**WHAT IS BEING ASKED**
Excluding pictures, what does the listing below contain from the line with "potato [186,383,209,407] ->" up to and including the line with "camera: 45 degrees right, 0 degrees up", word for word?

○ ○ ○ ○ ○

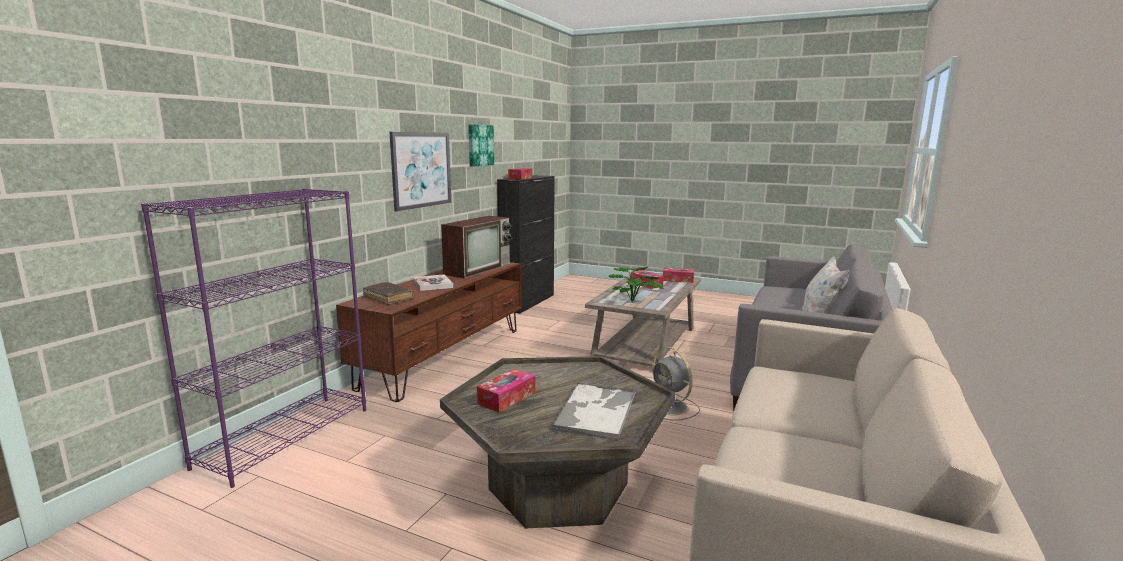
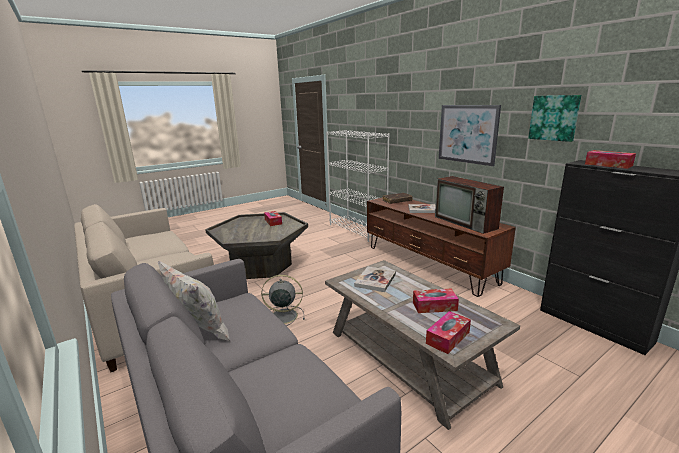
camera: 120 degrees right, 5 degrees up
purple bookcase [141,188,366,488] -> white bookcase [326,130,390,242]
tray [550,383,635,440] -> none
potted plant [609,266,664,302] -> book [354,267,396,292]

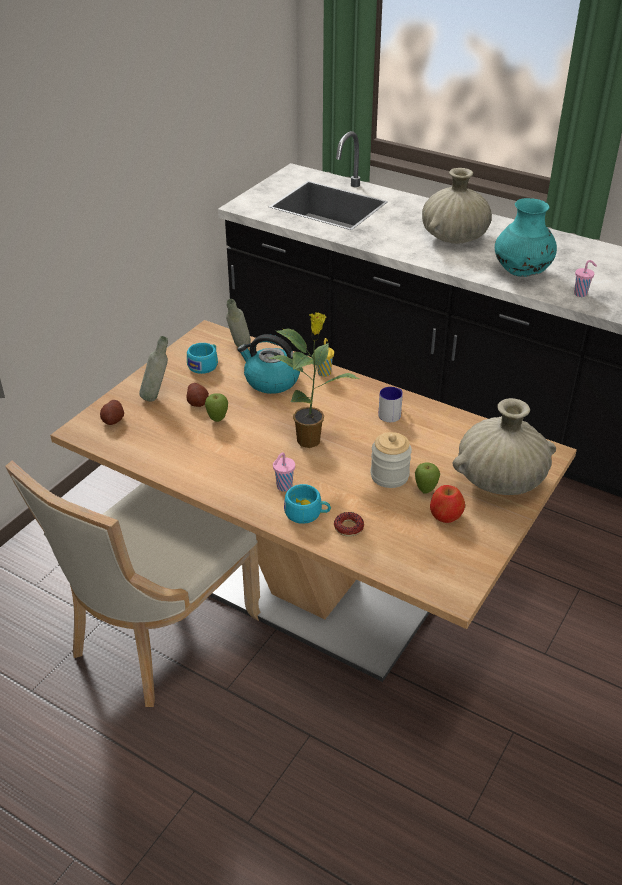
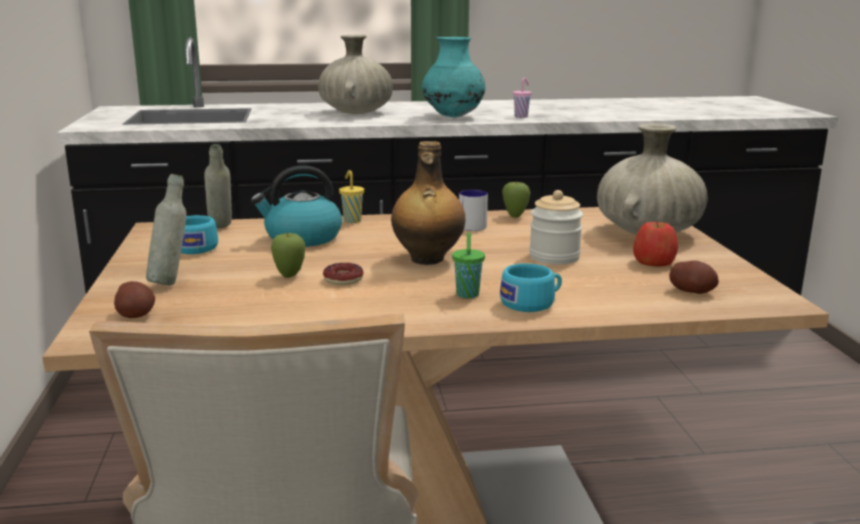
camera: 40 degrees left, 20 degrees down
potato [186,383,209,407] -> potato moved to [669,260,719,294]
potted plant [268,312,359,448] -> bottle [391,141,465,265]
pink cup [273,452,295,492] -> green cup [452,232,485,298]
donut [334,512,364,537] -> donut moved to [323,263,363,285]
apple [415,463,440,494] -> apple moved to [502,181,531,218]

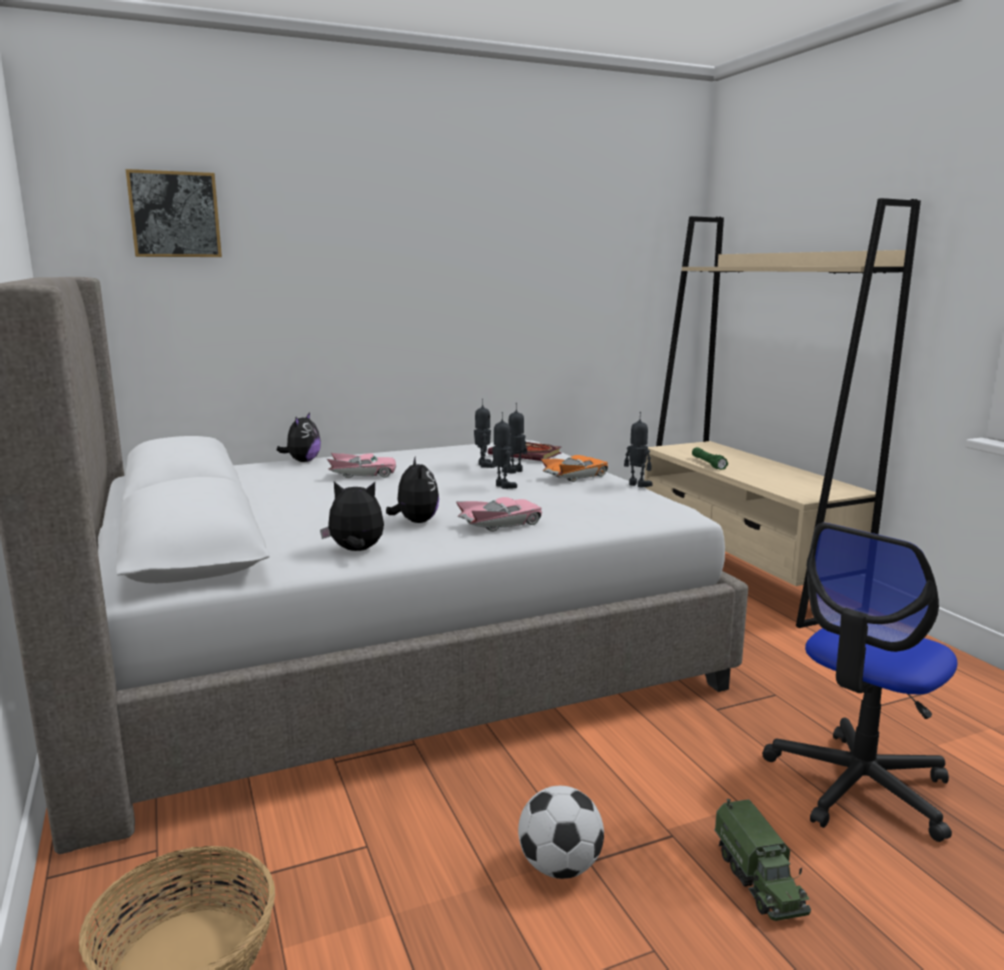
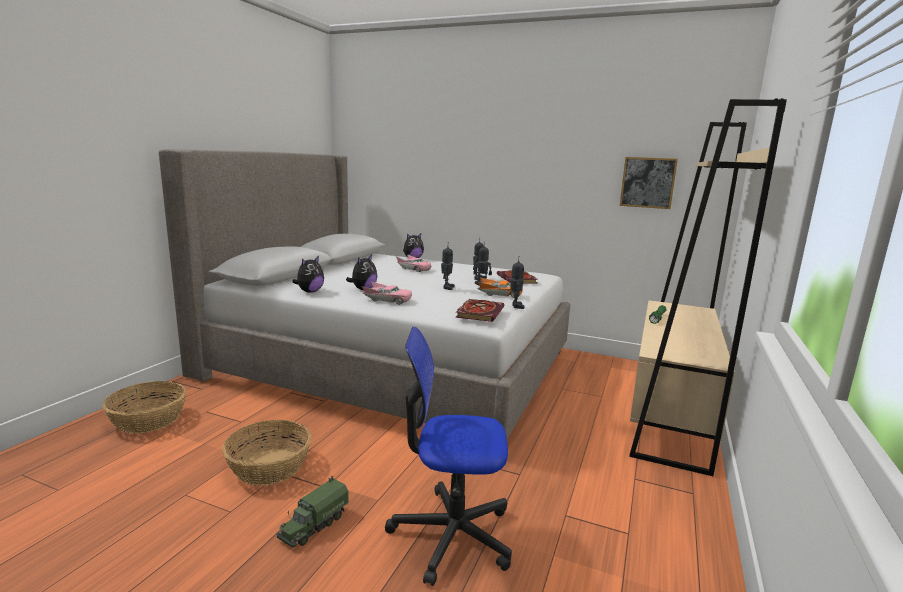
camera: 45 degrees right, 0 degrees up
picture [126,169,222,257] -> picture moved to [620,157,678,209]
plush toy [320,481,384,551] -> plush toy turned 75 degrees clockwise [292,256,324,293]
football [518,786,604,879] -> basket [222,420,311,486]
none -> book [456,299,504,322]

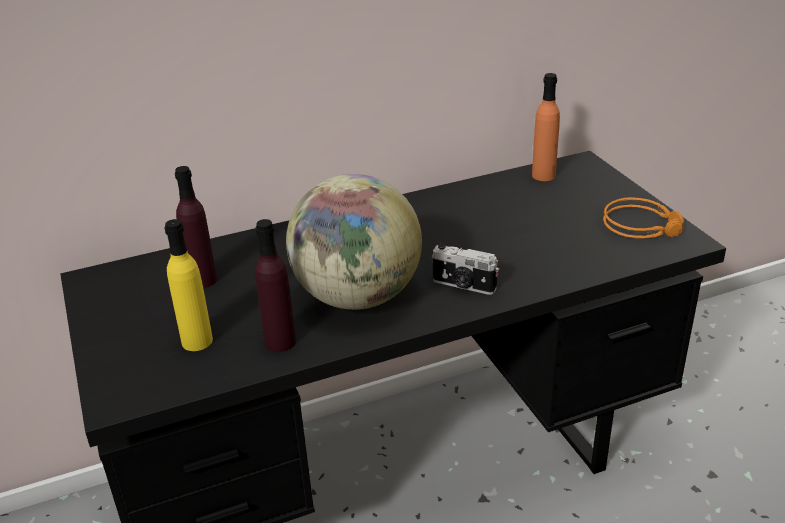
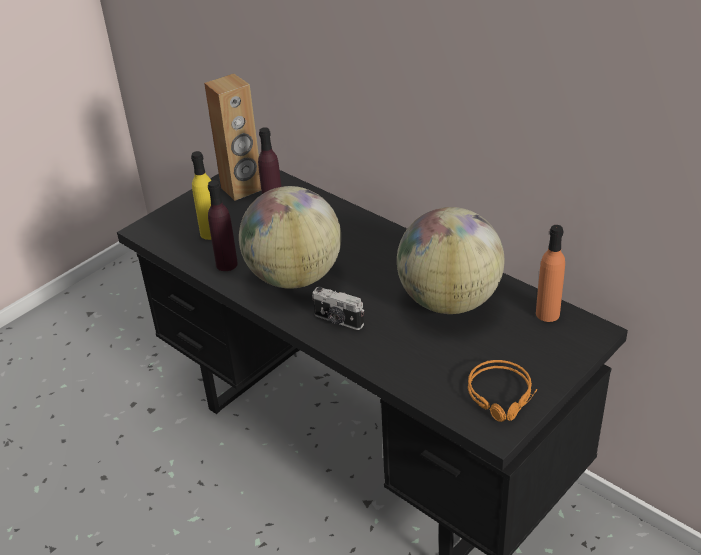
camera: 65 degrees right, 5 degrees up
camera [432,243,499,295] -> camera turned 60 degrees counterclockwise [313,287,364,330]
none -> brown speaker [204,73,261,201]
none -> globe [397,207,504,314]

○ ○ ○ ○ ○

**YOUR SOLUTION**
potato [186,383,209,407] -> potato moved to [669,260,719,294]
potted plant [268,312,359,448] -> bottle [391,141,465,265]
pink cup [273,452,295,492] -> green cup [452,232,485,298]
donut [334,512,364,537] -> donut moved to [323,263,363,285]
apple [415,463,440,494] -> apple moved to [502,181,531,218]

camera: 45 degrees right, 0 degrees up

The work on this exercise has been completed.